→ Working data
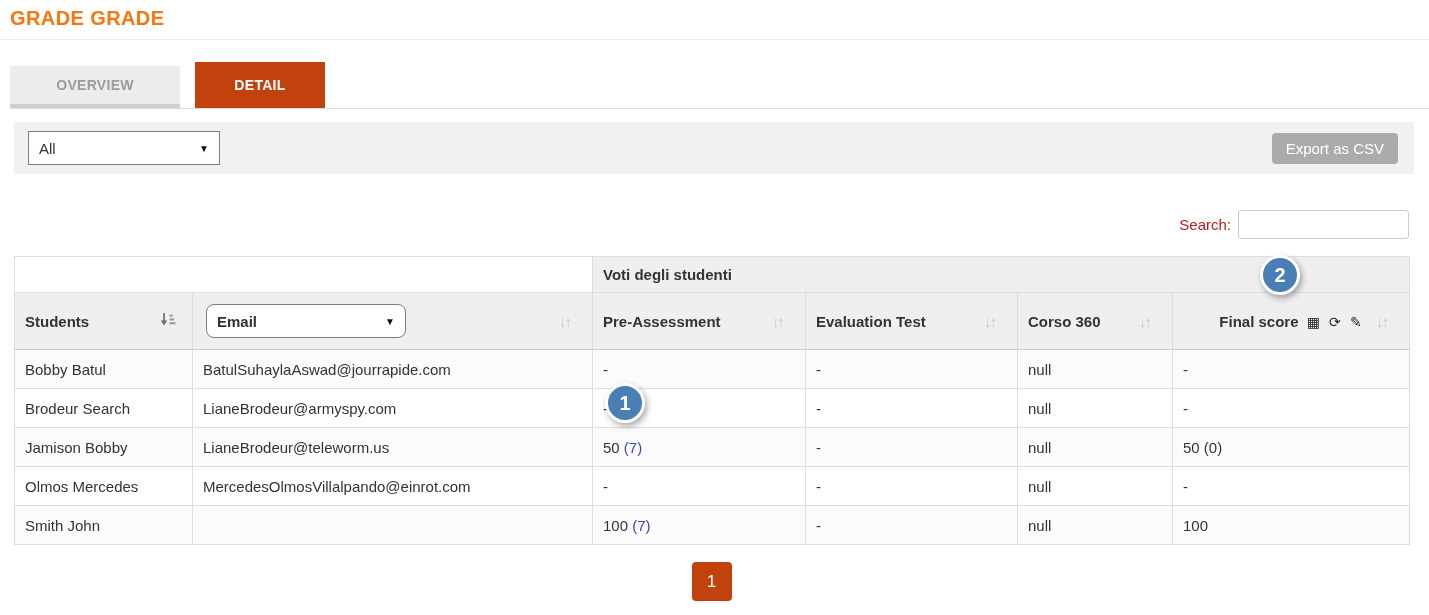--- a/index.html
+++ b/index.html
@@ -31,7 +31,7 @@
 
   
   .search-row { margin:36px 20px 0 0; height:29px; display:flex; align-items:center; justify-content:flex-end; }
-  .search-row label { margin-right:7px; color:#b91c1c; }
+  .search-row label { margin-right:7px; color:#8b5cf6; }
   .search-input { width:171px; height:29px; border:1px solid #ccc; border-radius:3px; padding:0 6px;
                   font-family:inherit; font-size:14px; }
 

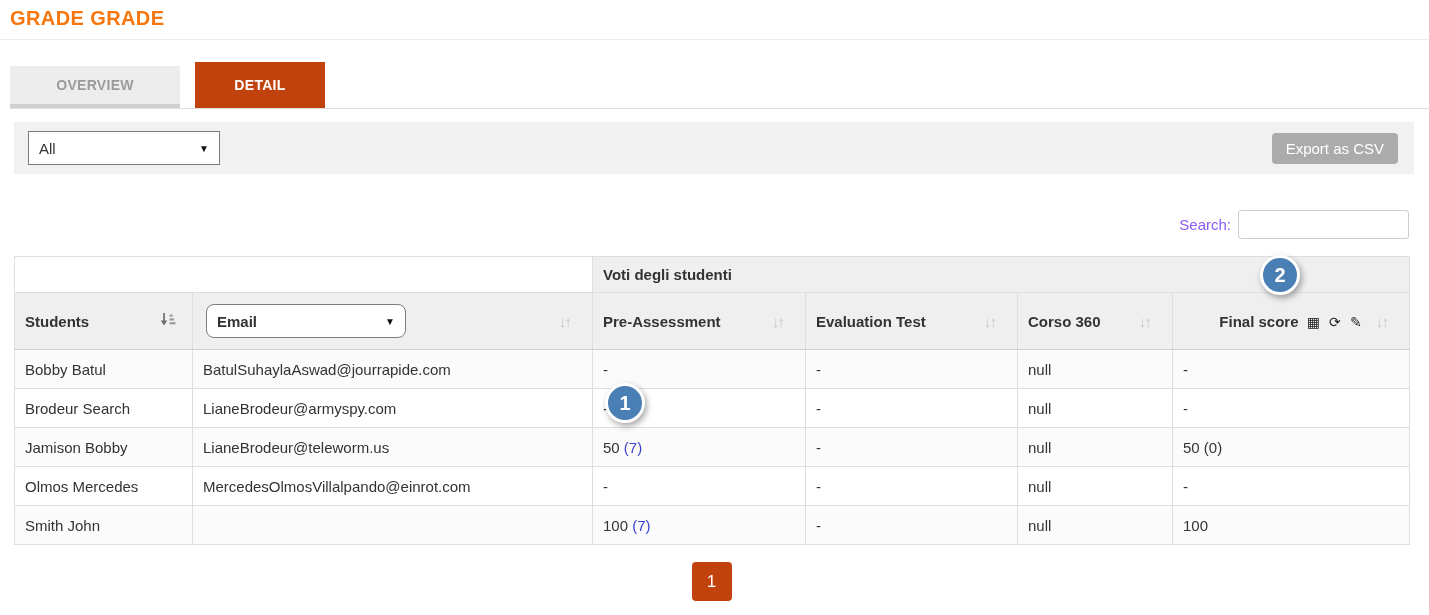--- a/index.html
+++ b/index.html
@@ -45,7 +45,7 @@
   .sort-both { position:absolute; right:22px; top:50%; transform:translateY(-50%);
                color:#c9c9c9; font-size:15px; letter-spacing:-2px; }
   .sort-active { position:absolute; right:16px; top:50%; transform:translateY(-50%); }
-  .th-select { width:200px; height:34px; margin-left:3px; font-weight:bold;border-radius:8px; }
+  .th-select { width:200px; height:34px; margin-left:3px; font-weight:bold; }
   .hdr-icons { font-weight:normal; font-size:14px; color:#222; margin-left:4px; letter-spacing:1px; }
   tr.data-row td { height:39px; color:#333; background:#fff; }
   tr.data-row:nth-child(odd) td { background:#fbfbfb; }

→ About this exercise
The answer must be every line from the records above that contains the word "width", copied in full.

→ Result of this exercise
   .search-input { width:171px; height:29px; border:1px solid #ccc; border-radius:3px; padding:0 6px;
-  .th-select { width:200px; height:34px; margin-left:3px; font-weight:bold;border-radius:8px; }
+  .th-select { width:200px; height:34px; margin-left:3px; font-weight:bold; }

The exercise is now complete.